[Saved entries]
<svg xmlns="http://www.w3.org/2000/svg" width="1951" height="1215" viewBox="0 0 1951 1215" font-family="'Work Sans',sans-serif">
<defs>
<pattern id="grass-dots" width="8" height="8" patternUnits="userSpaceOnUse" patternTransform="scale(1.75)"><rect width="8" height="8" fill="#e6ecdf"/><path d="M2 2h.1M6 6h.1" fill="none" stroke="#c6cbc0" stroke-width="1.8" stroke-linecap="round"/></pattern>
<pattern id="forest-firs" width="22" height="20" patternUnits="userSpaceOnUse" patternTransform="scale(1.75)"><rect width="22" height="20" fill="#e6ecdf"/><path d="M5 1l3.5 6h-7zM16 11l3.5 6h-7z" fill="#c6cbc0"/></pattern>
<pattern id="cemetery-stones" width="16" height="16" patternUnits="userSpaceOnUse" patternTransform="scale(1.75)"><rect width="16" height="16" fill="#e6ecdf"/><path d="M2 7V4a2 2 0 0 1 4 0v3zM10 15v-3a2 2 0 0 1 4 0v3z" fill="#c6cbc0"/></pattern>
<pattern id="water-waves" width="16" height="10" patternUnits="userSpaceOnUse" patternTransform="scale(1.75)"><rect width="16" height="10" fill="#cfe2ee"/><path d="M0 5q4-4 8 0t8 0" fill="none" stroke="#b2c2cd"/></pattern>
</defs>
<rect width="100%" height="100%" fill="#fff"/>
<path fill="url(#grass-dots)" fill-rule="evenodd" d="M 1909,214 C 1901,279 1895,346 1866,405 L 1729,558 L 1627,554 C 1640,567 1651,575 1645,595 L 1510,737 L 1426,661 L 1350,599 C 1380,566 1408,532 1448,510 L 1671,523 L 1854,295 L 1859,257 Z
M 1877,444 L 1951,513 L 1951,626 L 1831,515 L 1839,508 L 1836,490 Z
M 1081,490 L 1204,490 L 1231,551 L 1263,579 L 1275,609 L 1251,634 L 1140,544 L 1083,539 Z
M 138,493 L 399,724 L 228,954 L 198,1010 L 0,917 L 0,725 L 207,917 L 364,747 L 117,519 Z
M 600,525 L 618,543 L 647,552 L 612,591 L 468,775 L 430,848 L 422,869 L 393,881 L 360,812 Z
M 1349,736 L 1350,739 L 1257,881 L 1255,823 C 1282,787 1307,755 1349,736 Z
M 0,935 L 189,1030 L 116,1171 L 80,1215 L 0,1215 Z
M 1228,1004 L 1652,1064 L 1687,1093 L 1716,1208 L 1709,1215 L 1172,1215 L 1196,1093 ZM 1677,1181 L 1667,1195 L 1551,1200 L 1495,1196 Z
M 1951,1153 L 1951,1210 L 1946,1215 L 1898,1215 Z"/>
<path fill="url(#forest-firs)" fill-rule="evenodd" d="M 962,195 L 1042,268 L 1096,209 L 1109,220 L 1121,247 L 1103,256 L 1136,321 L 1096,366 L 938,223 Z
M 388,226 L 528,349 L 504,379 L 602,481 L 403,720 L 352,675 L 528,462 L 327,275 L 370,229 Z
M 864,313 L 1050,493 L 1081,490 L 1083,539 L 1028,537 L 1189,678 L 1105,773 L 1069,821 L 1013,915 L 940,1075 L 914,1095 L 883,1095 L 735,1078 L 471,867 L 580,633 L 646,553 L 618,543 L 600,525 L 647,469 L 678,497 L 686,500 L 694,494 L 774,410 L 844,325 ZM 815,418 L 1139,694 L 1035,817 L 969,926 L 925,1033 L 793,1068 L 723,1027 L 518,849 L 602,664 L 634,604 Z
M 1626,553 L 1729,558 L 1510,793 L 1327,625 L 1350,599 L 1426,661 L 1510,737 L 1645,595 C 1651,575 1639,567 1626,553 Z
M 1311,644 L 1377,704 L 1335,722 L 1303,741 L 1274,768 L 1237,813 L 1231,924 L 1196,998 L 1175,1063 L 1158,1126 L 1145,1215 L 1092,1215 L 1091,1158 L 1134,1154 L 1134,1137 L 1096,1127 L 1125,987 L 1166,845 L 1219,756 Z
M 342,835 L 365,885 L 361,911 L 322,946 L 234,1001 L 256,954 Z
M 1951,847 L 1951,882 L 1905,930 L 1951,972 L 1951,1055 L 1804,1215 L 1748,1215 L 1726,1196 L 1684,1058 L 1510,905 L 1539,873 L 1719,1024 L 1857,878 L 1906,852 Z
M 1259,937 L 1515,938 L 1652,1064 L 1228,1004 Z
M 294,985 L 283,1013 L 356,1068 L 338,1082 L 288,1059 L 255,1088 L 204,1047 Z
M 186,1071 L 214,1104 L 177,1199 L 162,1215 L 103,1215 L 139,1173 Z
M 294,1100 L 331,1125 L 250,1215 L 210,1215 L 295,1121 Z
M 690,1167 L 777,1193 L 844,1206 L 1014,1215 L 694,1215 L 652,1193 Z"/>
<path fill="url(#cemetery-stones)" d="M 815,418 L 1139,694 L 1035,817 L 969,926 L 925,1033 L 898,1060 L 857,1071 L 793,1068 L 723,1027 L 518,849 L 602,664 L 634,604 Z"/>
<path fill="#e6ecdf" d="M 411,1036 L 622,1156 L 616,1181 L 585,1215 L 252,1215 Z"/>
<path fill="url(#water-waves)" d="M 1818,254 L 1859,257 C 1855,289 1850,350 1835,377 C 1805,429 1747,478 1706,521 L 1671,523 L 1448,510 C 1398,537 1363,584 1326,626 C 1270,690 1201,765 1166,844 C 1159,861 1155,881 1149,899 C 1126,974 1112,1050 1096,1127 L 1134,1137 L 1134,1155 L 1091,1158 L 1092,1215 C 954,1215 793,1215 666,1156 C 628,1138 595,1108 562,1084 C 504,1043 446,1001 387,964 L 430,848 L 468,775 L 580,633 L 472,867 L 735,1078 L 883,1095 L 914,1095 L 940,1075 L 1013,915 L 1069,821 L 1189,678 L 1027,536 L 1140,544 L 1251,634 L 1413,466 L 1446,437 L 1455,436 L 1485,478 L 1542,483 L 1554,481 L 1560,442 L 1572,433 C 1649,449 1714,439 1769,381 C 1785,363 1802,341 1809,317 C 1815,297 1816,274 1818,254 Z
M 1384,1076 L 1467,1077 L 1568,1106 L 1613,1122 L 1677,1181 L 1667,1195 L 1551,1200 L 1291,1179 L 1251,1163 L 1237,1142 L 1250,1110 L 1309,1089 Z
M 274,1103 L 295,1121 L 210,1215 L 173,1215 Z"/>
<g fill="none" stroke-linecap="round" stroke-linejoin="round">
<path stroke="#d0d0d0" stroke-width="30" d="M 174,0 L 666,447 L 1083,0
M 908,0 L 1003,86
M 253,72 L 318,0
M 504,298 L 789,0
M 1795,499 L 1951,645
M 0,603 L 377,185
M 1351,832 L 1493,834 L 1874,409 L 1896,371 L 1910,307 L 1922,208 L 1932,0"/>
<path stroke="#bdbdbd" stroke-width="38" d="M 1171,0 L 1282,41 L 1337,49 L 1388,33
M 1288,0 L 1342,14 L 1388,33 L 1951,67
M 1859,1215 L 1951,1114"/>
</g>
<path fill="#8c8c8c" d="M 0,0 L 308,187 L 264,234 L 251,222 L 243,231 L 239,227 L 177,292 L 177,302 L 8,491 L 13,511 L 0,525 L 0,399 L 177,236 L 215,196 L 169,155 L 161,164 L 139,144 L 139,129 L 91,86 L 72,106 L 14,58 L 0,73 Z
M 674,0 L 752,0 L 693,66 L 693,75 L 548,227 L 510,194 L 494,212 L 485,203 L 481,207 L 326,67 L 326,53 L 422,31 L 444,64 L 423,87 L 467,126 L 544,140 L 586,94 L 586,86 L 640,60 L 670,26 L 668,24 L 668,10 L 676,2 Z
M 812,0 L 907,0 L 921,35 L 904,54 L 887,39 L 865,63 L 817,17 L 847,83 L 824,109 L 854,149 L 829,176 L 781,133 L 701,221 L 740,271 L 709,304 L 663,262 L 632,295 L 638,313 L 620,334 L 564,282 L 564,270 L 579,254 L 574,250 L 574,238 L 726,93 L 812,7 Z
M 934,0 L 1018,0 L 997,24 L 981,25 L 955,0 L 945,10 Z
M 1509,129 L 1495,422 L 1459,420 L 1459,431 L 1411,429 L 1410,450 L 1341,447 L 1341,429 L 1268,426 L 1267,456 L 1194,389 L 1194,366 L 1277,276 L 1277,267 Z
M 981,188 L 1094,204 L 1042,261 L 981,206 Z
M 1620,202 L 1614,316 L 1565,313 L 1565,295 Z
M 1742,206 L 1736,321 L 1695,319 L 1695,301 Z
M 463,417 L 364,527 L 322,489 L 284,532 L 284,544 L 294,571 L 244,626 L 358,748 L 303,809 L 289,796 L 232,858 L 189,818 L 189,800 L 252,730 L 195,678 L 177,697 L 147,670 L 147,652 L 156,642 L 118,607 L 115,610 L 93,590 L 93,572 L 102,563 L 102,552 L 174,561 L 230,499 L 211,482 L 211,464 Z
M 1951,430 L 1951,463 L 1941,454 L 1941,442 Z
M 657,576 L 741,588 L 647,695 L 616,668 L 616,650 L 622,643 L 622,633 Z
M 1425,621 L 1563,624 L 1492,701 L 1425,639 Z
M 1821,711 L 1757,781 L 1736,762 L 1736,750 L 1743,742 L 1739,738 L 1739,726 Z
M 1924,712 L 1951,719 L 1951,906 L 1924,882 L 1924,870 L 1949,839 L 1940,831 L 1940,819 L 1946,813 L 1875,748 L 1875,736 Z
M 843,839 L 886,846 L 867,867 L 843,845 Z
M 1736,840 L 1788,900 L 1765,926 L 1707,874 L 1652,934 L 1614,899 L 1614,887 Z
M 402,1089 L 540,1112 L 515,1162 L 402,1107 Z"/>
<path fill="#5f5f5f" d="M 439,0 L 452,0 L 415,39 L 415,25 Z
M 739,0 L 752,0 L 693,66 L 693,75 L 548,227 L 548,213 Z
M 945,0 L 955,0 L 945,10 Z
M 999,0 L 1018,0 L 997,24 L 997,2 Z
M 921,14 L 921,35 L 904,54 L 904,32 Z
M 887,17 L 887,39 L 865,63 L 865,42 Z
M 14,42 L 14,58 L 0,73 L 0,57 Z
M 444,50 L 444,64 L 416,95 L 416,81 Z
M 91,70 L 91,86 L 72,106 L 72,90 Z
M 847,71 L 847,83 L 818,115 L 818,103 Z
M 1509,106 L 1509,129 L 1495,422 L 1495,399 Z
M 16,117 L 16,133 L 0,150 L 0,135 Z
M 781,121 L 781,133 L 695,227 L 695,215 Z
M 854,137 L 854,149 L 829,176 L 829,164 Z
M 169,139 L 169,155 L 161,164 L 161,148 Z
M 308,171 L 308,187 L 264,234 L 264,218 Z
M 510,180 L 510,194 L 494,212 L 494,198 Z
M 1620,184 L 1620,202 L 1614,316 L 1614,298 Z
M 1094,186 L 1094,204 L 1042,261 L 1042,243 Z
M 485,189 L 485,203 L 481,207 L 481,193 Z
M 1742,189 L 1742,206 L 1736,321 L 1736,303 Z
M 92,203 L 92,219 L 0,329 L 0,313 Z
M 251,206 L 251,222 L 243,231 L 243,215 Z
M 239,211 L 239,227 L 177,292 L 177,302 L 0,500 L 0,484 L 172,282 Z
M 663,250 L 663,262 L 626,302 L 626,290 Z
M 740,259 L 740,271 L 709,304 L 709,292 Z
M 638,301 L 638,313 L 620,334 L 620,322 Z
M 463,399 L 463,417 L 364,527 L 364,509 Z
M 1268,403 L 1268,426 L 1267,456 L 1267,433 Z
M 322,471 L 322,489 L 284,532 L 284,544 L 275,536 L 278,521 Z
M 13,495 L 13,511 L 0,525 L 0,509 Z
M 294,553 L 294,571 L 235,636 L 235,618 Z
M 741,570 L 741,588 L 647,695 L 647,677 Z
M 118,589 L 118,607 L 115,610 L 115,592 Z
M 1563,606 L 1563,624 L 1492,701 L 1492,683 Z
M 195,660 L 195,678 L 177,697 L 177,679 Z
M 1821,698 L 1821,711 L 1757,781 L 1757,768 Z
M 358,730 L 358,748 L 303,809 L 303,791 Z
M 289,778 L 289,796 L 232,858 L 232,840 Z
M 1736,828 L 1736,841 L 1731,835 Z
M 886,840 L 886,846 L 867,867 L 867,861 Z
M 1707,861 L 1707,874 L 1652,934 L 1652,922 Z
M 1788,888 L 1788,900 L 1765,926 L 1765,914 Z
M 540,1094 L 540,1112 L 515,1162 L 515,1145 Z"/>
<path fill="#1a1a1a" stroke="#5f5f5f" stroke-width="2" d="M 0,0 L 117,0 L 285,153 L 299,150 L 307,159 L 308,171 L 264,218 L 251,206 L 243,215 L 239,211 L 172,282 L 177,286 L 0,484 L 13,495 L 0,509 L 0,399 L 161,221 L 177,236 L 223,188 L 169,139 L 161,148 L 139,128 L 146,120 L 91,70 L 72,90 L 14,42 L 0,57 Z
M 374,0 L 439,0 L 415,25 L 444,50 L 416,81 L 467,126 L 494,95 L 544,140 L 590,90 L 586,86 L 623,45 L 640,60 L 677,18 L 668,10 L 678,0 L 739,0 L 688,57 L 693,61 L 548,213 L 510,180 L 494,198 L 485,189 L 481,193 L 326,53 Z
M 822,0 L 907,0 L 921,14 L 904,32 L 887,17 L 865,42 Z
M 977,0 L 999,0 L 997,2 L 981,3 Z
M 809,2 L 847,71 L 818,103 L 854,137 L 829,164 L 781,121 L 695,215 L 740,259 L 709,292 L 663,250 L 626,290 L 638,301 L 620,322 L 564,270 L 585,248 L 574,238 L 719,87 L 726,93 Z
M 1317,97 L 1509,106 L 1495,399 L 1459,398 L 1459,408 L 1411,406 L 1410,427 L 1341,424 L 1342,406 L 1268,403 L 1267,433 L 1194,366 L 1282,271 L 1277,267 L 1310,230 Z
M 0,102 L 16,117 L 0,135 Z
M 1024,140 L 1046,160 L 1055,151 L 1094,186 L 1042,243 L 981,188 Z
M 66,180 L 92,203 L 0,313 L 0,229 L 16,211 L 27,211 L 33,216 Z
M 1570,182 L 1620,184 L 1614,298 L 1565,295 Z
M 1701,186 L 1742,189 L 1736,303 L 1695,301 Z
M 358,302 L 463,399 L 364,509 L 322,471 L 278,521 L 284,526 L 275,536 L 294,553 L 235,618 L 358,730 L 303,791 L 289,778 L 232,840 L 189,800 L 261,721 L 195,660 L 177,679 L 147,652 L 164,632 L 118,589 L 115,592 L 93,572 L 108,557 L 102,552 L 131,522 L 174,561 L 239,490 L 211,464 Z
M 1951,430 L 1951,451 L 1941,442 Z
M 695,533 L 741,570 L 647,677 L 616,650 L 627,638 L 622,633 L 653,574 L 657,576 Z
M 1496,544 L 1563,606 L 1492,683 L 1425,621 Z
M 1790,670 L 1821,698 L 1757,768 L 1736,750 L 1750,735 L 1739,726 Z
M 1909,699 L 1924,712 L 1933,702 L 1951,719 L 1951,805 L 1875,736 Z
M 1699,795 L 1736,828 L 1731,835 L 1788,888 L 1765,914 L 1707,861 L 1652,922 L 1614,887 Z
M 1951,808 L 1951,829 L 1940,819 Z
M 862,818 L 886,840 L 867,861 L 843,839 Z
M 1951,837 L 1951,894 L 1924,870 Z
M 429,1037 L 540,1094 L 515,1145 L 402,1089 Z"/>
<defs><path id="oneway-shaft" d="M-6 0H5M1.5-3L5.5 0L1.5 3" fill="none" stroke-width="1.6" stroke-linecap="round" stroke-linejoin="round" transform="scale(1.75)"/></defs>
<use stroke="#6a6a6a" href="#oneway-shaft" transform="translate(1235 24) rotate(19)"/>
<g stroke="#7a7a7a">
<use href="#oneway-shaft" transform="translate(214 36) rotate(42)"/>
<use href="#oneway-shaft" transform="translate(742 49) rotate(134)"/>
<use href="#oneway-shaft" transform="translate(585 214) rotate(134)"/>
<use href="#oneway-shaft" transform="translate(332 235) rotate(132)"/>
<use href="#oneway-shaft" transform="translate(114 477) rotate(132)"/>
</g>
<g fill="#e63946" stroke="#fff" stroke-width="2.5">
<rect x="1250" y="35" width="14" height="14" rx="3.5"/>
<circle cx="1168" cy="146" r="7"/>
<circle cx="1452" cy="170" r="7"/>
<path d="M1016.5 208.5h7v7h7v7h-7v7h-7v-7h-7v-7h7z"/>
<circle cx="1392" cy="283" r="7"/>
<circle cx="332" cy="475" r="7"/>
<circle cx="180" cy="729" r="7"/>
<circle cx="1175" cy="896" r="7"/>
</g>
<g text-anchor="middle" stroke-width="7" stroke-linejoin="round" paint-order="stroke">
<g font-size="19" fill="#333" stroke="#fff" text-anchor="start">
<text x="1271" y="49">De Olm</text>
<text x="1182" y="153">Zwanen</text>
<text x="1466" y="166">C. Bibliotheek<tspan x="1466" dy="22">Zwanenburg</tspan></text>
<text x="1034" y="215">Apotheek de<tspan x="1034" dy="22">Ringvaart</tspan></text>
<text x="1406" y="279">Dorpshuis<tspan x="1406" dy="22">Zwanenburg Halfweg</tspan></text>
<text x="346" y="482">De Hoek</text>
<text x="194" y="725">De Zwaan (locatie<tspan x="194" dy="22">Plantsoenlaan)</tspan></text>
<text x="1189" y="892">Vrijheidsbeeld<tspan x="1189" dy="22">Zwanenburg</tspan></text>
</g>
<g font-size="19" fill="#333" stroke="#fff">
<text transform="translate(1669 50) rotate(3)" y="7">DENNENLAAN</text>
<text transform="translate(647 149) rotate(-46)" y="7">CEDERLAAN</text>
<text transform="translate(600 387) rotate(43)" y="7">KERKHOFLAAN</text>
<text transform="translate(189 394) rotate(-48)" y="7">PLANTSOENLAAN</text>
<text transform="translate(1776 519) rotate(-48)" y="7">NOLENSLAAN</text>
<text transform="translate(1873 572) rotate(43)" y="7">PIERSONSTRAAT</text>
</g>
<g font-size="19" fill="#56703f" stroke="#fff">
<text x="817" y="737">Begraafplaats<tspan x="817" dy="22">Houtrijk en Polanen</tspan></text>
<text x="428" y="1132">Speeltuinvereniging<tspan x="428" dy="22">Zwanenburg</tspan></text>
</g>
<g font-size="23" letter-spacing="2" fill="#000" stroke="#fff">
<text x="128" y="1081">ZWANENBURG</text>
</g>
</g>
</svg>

**Task brief**
Reproduce only the lines above spanning from the line containing "M 274,1103 L" through the line containing "M 934,0 L 1018,0", word for word.

**Completed task**
M 274,1103 L 295,1121 L 210,1215 L 173,1215 Z"/>
<g fill="none" stroke-linecap="round" stroke-linejoin="round">
<path stroke="#d0d0d0" stroke-width="30" d="M 174,0 L 666,447 L 1083,0
M 908,0 L 1003,86
M 253,72 L 318,0
M 504,298 L 789,0
M 1795,499 L 1951,645
M 0,603 L 377,185
M 1351,832 L 1493,834 L 1874,409 L 1896,371 L 1910,307 L 1922,208 L 1932,0"/>
<path stroke="#bdbdbd" stroke-width="38" d="M 1171,0 L 1282,41 L 1337,49 L 1388,33
M 1288,0 L 1342,14 L 1388,33 L 1951,67
M 1859,1215 L 1951,1114"/>
</g>
<path fill="#8c8c8c" d="M 0,0 L 308,187 L 264,234 L 251,222 L 243,231 L 239,227 L 177,292 L 177,302 L 8,491 L 13,511 L 0,525 L 0,399 L 177,236 L 215,196 L 169,155 L 161,164 L 139,144 L 139,129 L 91,86 L 72,106 L 14,58 L 0,73 Z
M 674,0 L 752,0 L 693,66 L 693,75 L 548,227 L 510,194 L 494,212 L 485,203 L 481,207 L 326,67 L 326,53 L 422,31 L 444,64 L 423,87 L 467,126 L 544,140 L 586,94 L 586,86 L 640,60 L 670,26 L 668,24 L 668,10 L 676,2 Z
M 812,0 L 907,0 L 921,35 L 904,54 L 887,39 L 865,63 L 817,17 L 847,83 L 824,109 L 854,149 L 829,176 L 781,133 L 701,221 L 740,271 L 709,304 L 663,262 L 632,295 L 638,313 L 620,334 L 564,282 L 564,270 L 579,254 L 574,250 L 574,238 L 726,93 L 812,7 Z
M 934,0 L 1018,0 L 997,24 L 981,25 L 955,0 L 945,10 Z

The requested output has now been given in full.